PCOS: A Disorder By Any Other Name Would Still Be as Sucky
NIH is recommending that the disorder PCOS, which can be a cause of infertility, be renamed to make the parameters of the disease clearer. I want to stress that “can be” because just as NIH is stating that the name can become an impediment to understanding and diagnosing the disease, PCOS itself is so misunderstood that many believe once they have a diagnosis in hand and start Googling that PCOS is an automatic, do-not-pass-go route to infertility. It’s not, though it is a very common cause of infertility.
The best explanation I’ve ever read about the disorder and the history of defining the disorder came from Shady Grove. In that article, Greenhouse also discusses all the former names of the disease, because this wouldn’t be the first time it has switched names. It has been called Stein-Leventhal Syndrome, Syndrome O, Syndrome X, and functional ovarian hyperandrogenism (because the base of the diagnosis is elevated androgen levels).
The largest chunk of me is for the renaming, mostly because I think having “ovarian” in the name creates a mental limit as to the long-term effects of PCOS. This isn’t a disorder that falls into the background when you’re finished using those ovaries to build your family. It’s the disease that keeps giving, creating a plethora of lifetime issues, such as problems utilizing insulin which can lead to a greater incidence of diabetes, another disease with long-range effects. You’re at a greater risk for the largest killer of women: cardiovascular disease. So yes, I think taking the emphasis off the ovaries in order to convey that women with PCOS need to be concerned about a lot more than family building is important. Which is not to diminish its effect on family building. I am only pointing out that this disorder has its fingers in so many other areas of the body than the reproductive organs.
And yet, we just finished talking about how names are important, names define us, names are more than just a mass of sounds that convey what we’re talking about.
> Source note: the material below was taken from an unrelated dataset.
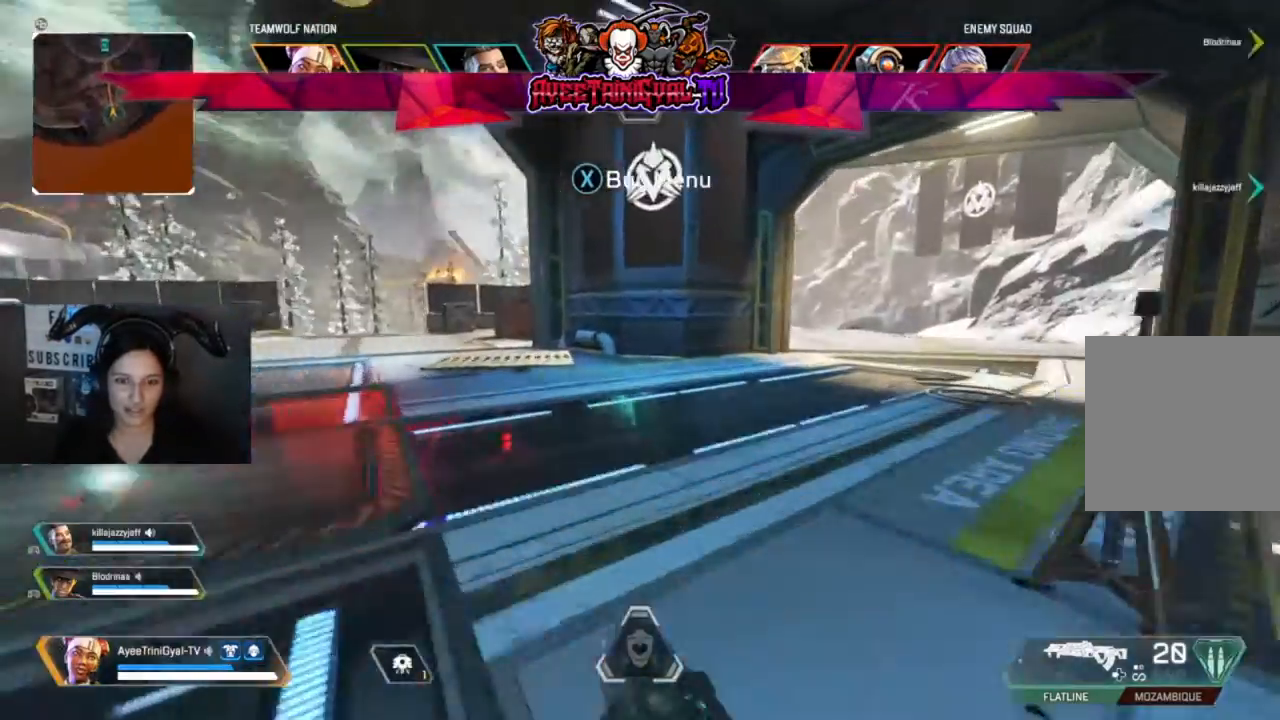
{"buttons": [], "left_stick": "up", "right_stick": "center"}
It’s disconcerting to have a name change. This disorder has weathered name changes before, but all of those changes took place long before the disease found its way into the collective consciousness of the infertility community. In entering our brains, in becoming a commonplace term that we know and understand even if it’s outside our own diagnosis. There is also a sense of ownership that comes from usage. There are still places I call by their old name, even when someone formally changes the building’s moniker.
What do you think of changing the name of PCOS?